Methods and results: Randomized controlled trials or
observational studies reporting the data about the NOACs and VKAs
therapy among AF patients with polypharmacy were included. The search
was performed in the PubMed and Embase databases up to November 2022. A
total of 12 studies involving 767,093 AF patients were included. There
were no differences in the rates of SSE but increased risk of all-cause
death and major bleeding between moderate polypharmacy and severe
polypharmacy versus no-polypharmacy patients. For the primary outcomes,
the use of NOACs compared with VKAs was significantly associated with
reduced risks of stroke or systemic embolism (SSE) in AF patients with
moderate polypharmacy (hazard ratios [HRs], 0.77 [95% confidence
intervals [CIs], 0.69–0.86]) and severe polypharmacy (HR, 0.76
[95% CI, 0.69–0.82]) and there was no significant difference in
major bleeding (moderate polypharmacy: HR, 0.87 [95% CI,
0.74–1.01]; severe polypharmacy: HR, 0.91 [95% CI, 0.79–1.06])
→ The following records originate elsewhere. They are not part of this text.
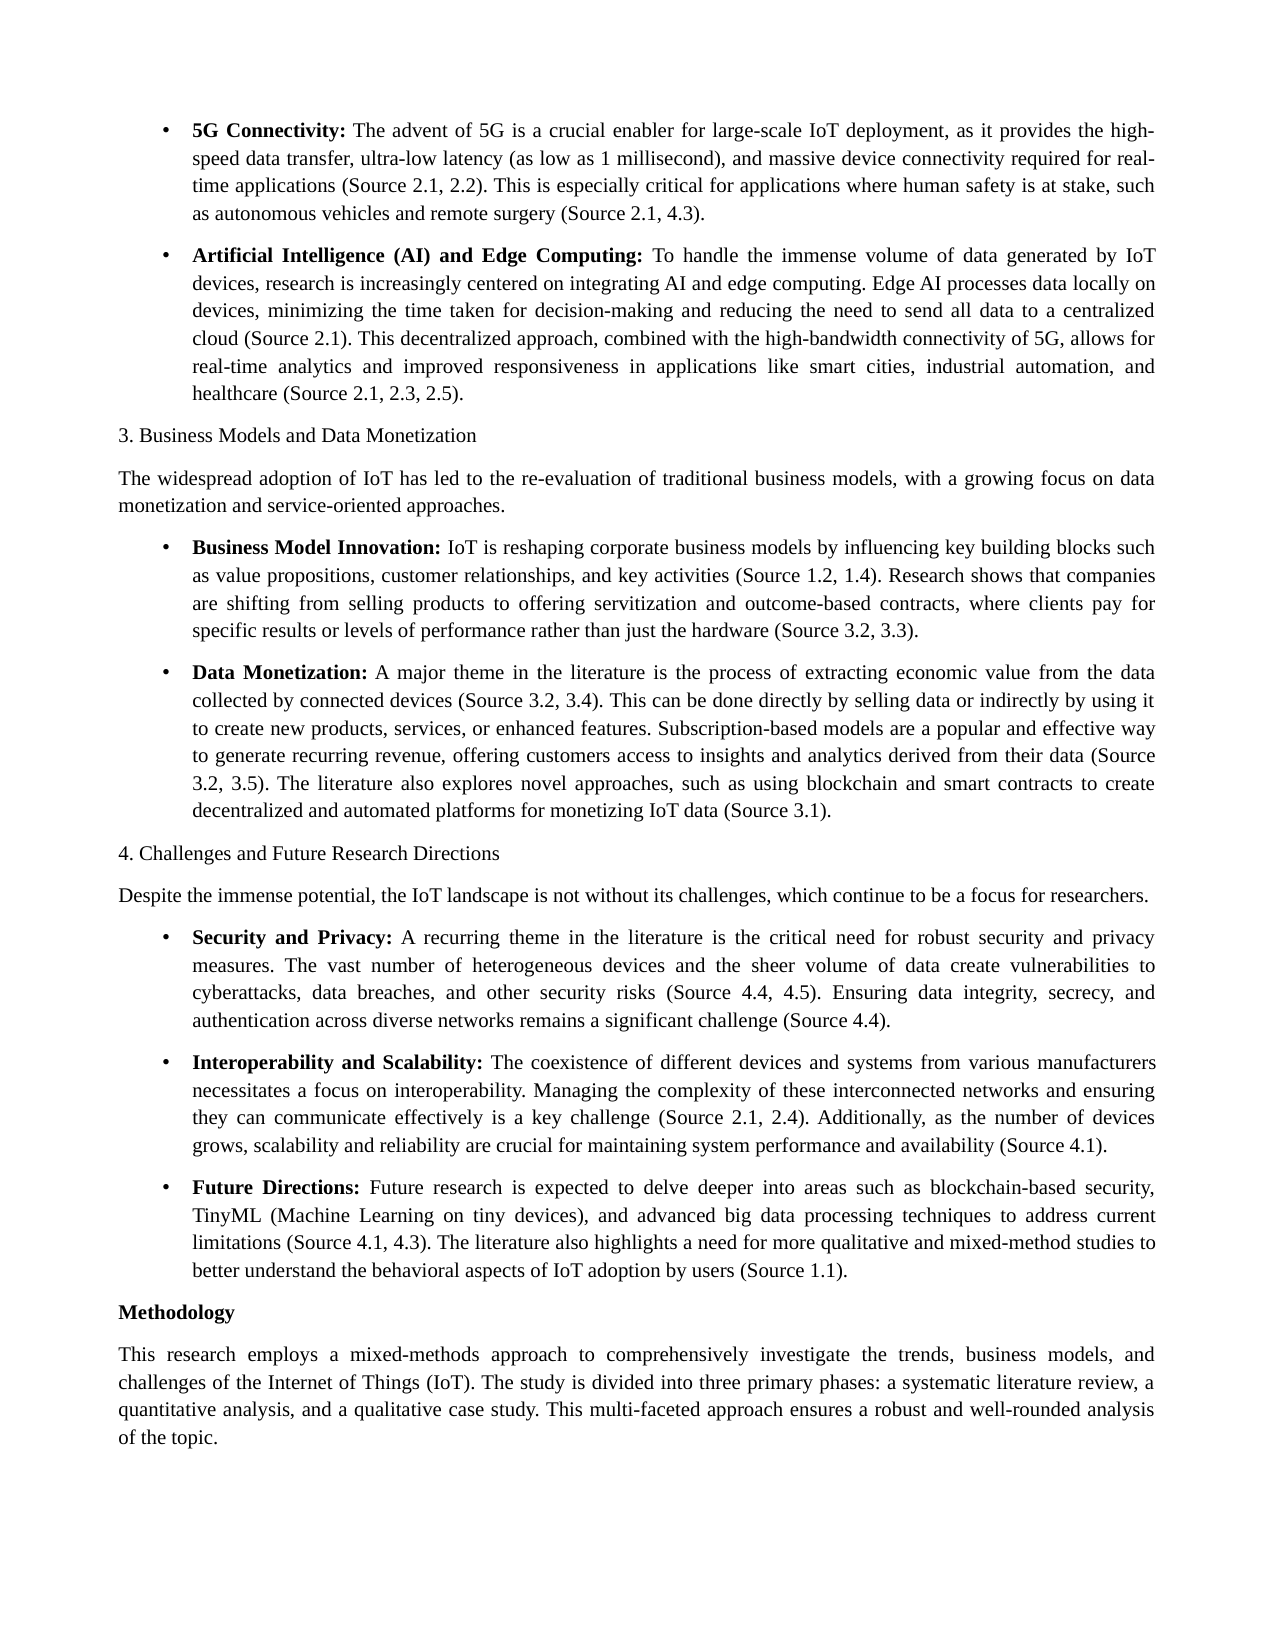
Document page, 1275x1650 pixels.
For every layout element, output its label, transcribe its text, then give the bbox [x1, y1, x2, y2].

list Business Model Innovation: IoT is reshaping corporate business models by influencing key building blocks such as value propositions, customer relationships, and key activities (Source 1.2, 1.4). Research shows that companies are shifting from selling products to offering servitization and outcome-based contracts, where clients pay for specific results or levels of performance rather than just the hardware (Source 3.2, 3.3). [162, 535, 1157, 642]
list Security and Privacy: A recurring theme in the literature is the critical need for robust security and privacy measures. The vast number of heterogeneous devices and the sheer volume of data create vulnerabilities to cyberattacks, data breaches, and other security risks (Source 4.4, 4.5). Ensuring data integrity, secrecy, and authentication across diverse networks remains a significant challenge (Source 4.4). [162, 925, 1157, 1032]
list Artificial Intelligence (AI) and Edge Computing: To handle the immense volume of data generated by IoT devices, research is increasingly centered on integrating AI and edge computing. Edge AI processes data locally on devices, minimizing the time taken for decision-making and reducing the need to send all data to a centralized cloud (Source 2.1). This decentralized approach, combined with the high-bandwidth connectivity of 5G, allows for real-time analytics and improved responsiveness in applications like smart cities, industrial automation, and healthcare (Source 2.1, 2.3, 2.5). [162, 243, 1157, 405]
text Methodology [118, 1300, 1157, 1324]
list Data Monetization: A major theme in the literature is the process of extracting economic value from the data collected by connected devices (Source 3.2, 3.4). This can be done directly by selling data or indirectly by using it to create new products, services, or enhanced features. Subscription-based models are a popular and effective way to generate recurring revenue, offering customers access to insights and analytics derived from their data (Source 3.2, 3.5). The literature also explores novel approaches, such as using blockchain and smart contracts to create decentralized and automated platforms for monetizing IoT data (Source 3.1). [162, 660, 1157, 822]
text This research employs a mixed-methods approach to comprehensively investigate the trends, business models, and challenges of the Internet of Things (IoT). The study is divided into three primary phases: a systematic literature review, a quantitative analysis, and a qualitative case study. This multi-faceted approach ensures a robust and well-rounded analysis of the topic. [118, 1342, 1157, 1449]
text Despite the immense potential, the IoT landscape is not without its challenges, which continue to be a focus for researchers. [118, 883, 1157, 907]
list Interoperability and Scalability: The coexistence of different devices and systems from various manufacturers necessitates a focus on interoperability. Managing the complexity of these interconnected networks and ensuring they can communicate effectively is a key challenge (Source 2.1, 2.4). Additionally, as the number of devices grows, scalability and reliability are crucial for maintaining system performance and availability (Source 4.1). [162, 1050, 1157, 1157]
subtitle 4. Challenges and Future Research Directions [118, 841, 1157, 864]
subtitle 3. Business Models and Data Monetization [118, 423, 1157, 447]
list 5G Connectivity: The advent of 5G is a crucial enabler for large-scale IoT deployment, as it provides the high-speed data transfer, ultra-low latency (as low as 1 millisecond), and massive device connectivity required for real-time applications (Source 2.1, 2.2). This is especially critical for applications where human safety is at stake, such as autonomous vehicles and remote surgery (Source 2.1, 4.3). [162, 118, 1157, 225]
text The widespread adoption of IoT has led to the re-evaluation of traditional business models, with a growing focus on data monetization and service-oriented approaches. [118, 466, 1157, 517]
list Future Directions: Future research is expected to delve deeper into areas such as blockchain-based security, TinyML (Machine Learning on tiny devices), and advanced big data processing techniques to address current limitations (Source 4.1, 4.3). The literature also highlights a need for more qualitative and mixed-method studies to better understand the behavioral aspects of IoT adoption by users (Source 1.1). [162, 1175, 1157, 1282]
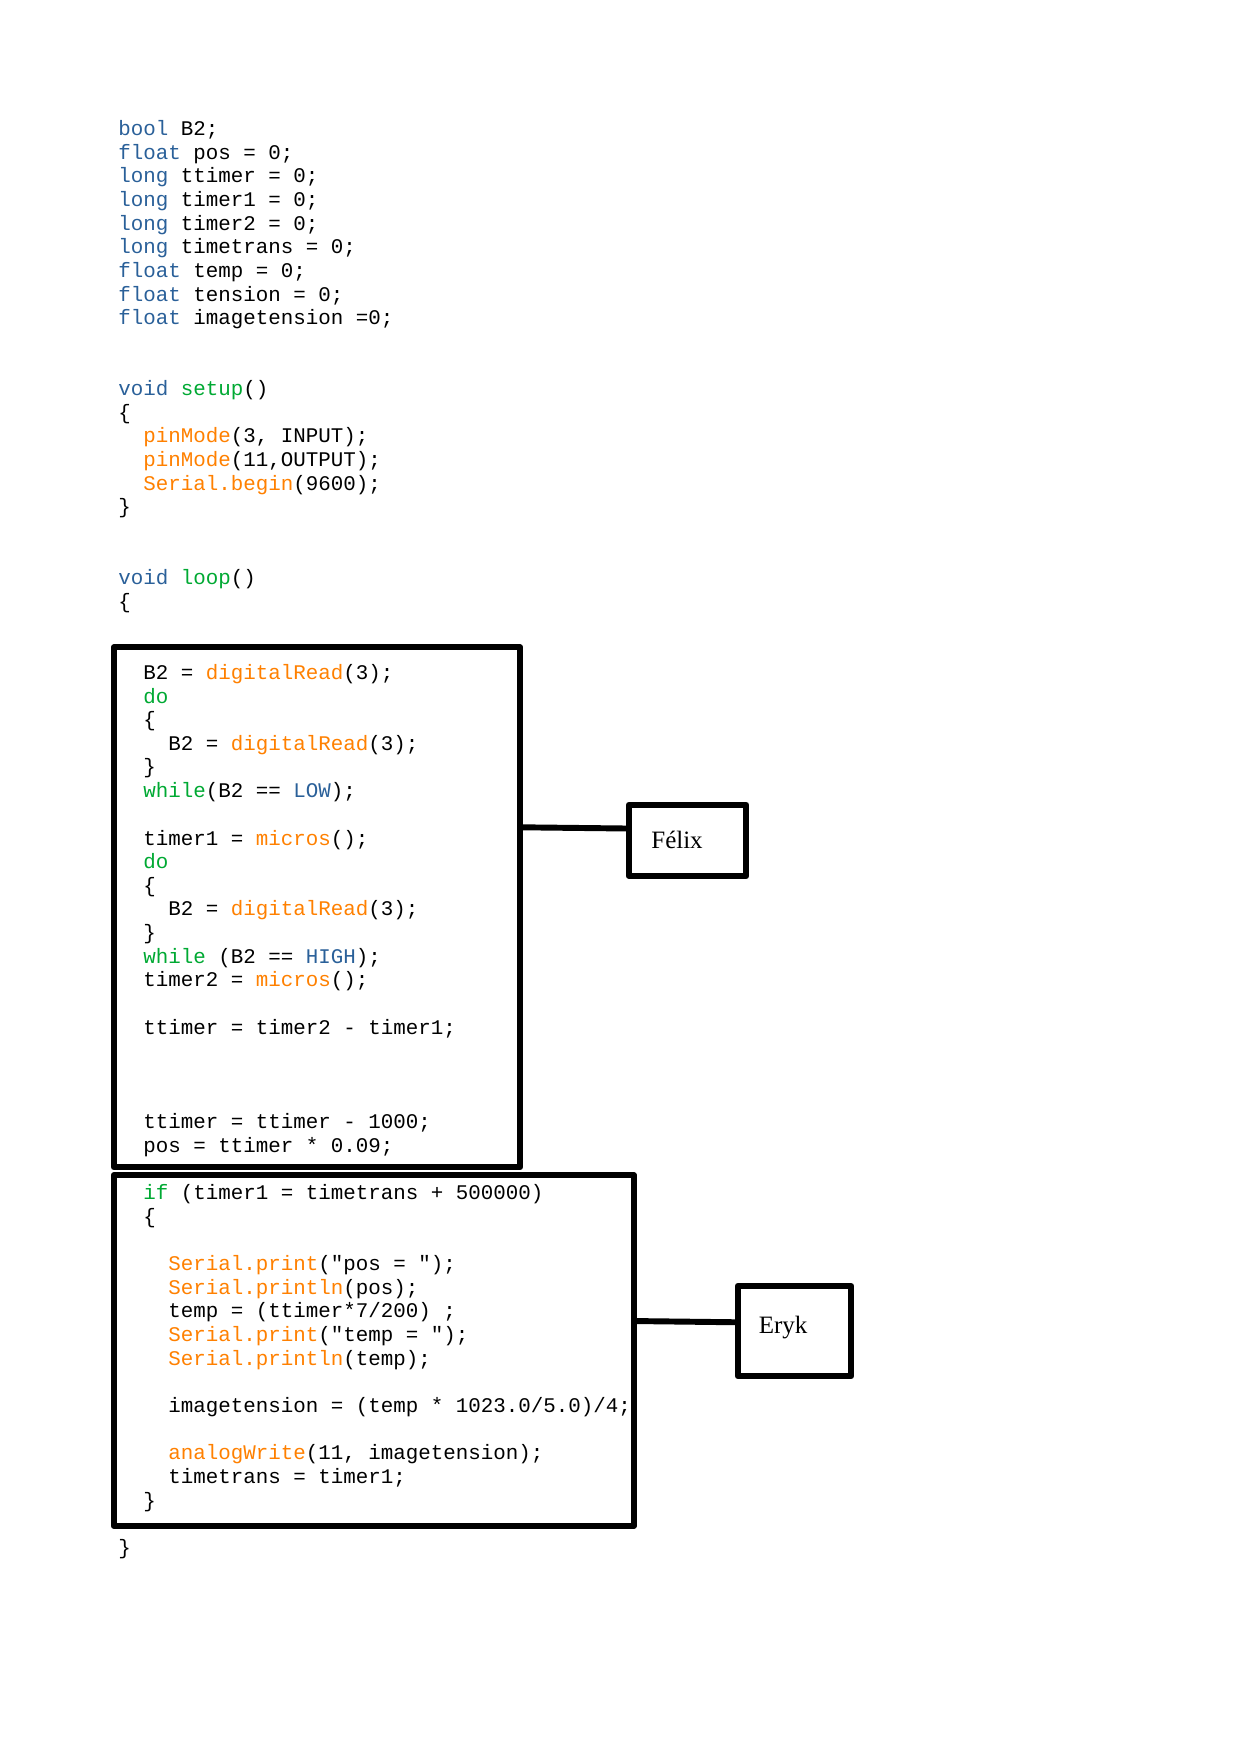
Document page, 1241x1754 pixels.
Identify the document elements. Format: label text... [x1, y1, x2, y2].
between the two groups. In secondary outcomes, there were no differences
in the rates of ischemic stroke, all-cause death, and gastrointestinal
bleeding but reduced risk of any bleeding between the NOACs and VKAs
users. Compared with VKAs, the risk of intracranial hemorrhage was
reduced in patients with moderate polypharmacy but not in patients with
severe polypharmacy in NOACs users.
Conclusion: In patients with AF and polypharmacy, NOACs showed
advantages over VKAs in SSE and bleeding, and non-inferiority in major
bleeding, ischemic stroke, all-cause death, intracranial hemorrhage, and
gastrointestinal bleeding.
Keywords: Atrial fibrillation; non-vitamin K oral antagonists;
vitamin K antagonists; polypharmacy; meta-analysis.